(Collected data)
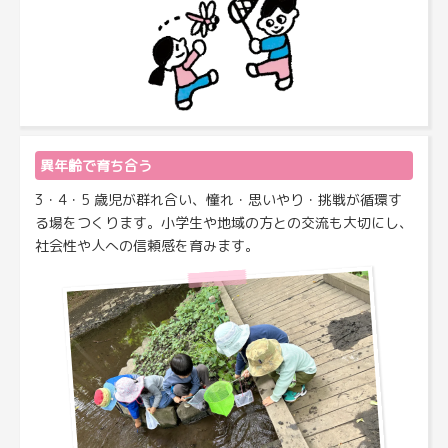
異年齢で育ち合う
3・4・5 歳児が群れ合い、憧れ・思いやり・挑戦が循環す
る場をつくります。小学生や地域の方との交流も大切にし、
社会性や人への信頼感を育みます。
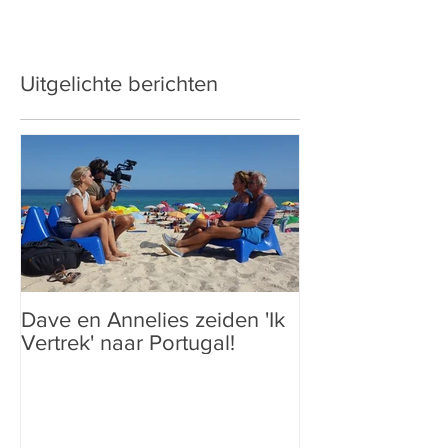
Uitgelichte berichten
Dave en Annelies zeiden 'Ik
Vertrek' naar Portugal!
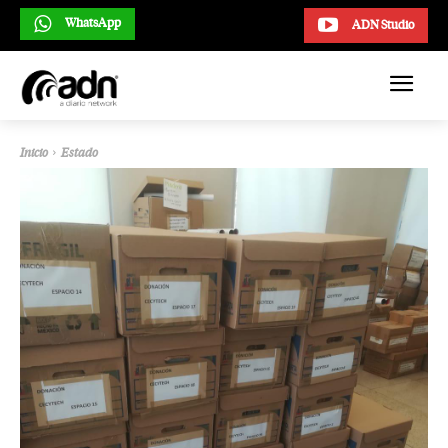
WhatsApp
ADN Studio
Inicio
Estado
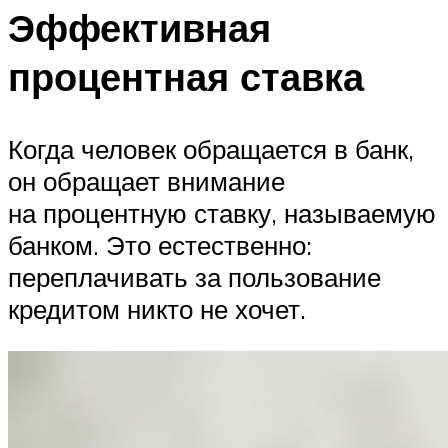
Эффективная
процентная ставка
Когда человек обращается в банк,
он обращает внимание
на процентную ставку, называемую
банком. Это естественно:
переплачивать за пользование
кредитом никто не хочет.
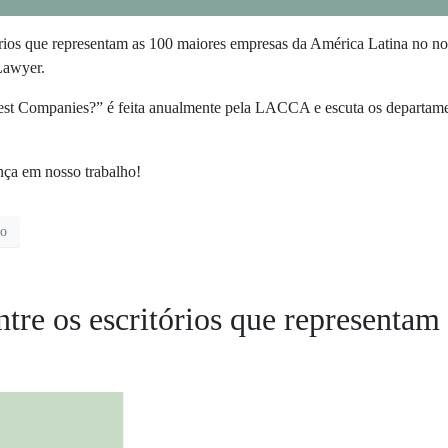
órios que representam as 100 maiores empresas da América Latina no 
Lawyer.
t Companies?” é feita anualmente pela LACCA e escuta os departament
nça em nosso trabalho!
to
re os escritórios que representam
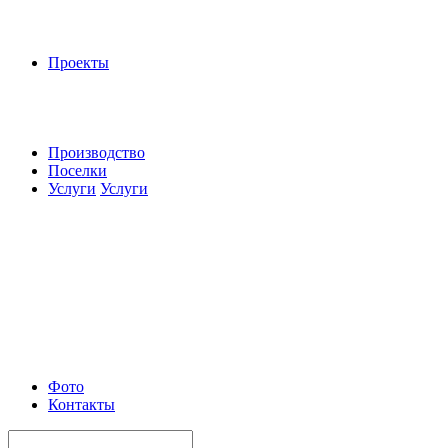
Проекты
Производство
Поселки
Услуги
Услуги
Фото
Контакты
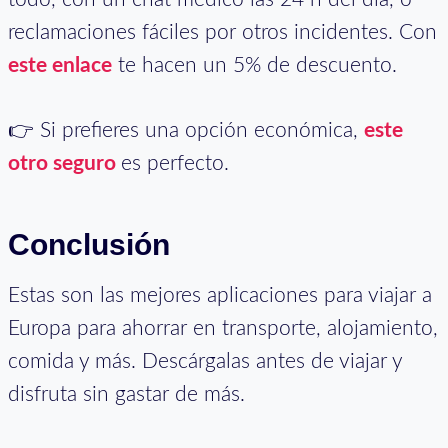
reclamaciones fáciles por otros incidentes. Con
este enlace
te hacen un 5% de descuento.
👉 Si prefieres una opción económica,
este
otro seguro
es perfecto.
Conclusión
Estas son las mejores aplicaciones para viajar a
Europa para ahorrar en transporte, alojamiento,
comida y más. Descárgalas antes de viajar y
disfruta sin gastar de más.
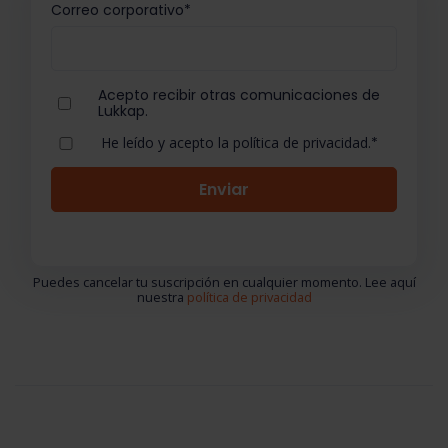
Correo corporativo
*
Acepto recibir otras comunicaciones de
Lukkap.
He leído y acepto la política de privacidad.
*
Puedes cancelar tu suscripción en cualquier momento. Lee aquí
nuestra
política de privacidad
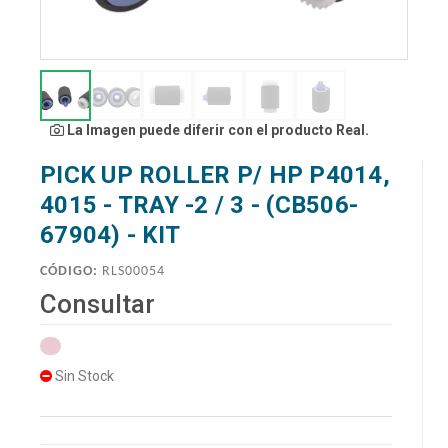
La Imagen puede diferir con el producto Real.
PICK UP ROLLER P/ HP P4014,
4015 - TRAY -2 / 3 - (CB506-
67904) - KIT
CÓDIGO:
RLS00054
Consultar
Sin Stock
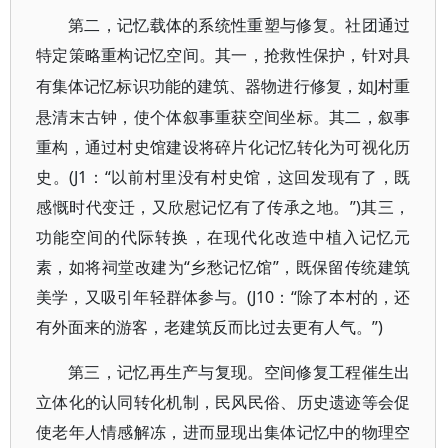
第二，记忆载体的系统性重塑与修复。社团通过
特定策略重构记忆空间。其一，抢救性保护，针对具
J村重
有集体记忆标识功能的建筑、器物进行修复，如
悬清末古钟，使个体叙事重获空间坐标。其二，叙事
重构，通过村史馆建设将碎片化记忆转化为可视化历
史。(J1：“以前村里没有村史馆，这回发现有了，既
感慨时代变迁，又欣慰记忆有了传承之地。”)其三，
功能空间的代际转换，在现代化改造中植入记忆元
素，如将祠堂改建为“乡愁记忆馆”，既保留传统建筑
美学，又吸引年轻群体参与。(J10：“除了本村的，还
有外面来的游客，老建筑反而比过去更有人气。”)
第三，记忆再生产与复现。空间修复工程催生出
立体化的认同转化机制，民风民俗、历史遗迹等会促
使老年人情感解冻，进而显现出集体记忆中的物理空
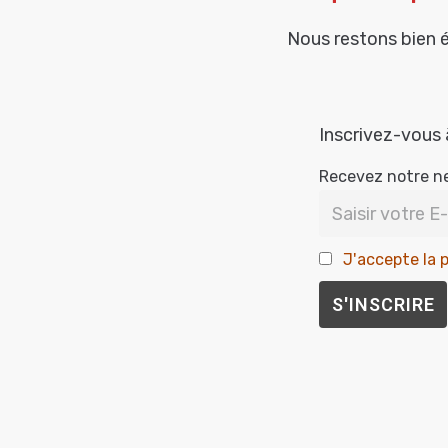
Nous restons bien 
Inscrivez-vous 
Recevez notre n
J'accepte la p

WHAT IS EXPECTED: Pictures are not part of the copy. Return every record exactly.

ANSWER TO THIS EXERCISE:
異年齢で育ち合う
3・4・5 歳児が群れ合い、憧れ・思いやり・挑戦が循環す
る場をつくります。小学生や地域の方との交流も大切にし、
社会性や人への信頼感を育みます。
Uitgelichte berichten
Dave en Annelies zeiden 'Ik
Vertrek' naar Portugal!
WhatsApp
ADN Studio
Inicio
Estado
Эффективная
процентная ставка
Когда человек обращается в банк,
он обращает внимание
на процентную ставку, называемую
банком. Это естественно:
переплачивать за пользование
кредитом никто не хочет.
órios que representam as 100 maiores empresas da América Latina no 
Lawyer.
t Companies?” é feita anualmente pela LACCA e escuta os departament
nça em nosso trabalho!
to
re os escritórios que representam
Проекты
Производство
Поселки
Услуги
Услуги
Фото
Контакты
reclamaciones fáciles por otros incidentes. Con
este enlace
te hacen un 5% de descuento.
👉 Si prefieres una opción económica,
este
otro seguro
es perfecto.
Conclusión
Estas son las mejores aplicaciones para viajar a
Europa para ahorrar en transporte, alojamiento,
comida y más. Descárgalas antes de viajar y
disfruta sin gastar de más.
Correo corporativo
*
Acepto recibir otras comunicaciones de
Lukkap.
He leído y acepto la política de privacidad.
*
Puedes cancelar tu suscripción en cualquier momento. Lee aquí
nuestra
política de privacidad
La Imagen puede diferir con el producto Real.
PICK UP ROLLER P/ HP P4014,
4015 - TRAY -2 / 3 - (CB506-
67904) - KIT
CÓDIGO:
RLS00054
Consultar
Sin Stock
第二，记忆载体的系统性重塑与修复。社团通过
特定策略重构记忆空间。其一，抢救性保护，针对具
J村重
有集体记忆标识功能的建筑、器物进行修复，如
悬清末古钟，使个体叙事重获空间坐标。其二，叙事
重构，通过村史馆建设将碎片化记忆转化为可视化历
史。(J1：“以前村里没有村史馆，这回发现有了，既
感慨时代变迁，又欣慰记忆有了传承之地。”)其三，
功能空间的代际转换，在现代化改造中植入记忆元
素，如将祠堂改建为“乡愁记忆馆”，既保留传统建筑
美学，又吸引年轻群体参与。(J10：“除了本村的，还
有外面来的游客，老建筑反而比过去更有人气。”)
第三，记忆再生产与复现。空间修复工程催生出
立体化的认同转化机制，民风民俗、历史遗迹等会促
使老年人情感解冻，进而显现出集体记忆中的物理空
Nous restons bien 
Inscrivez-vous 
Recevez notre n
J'accepte la p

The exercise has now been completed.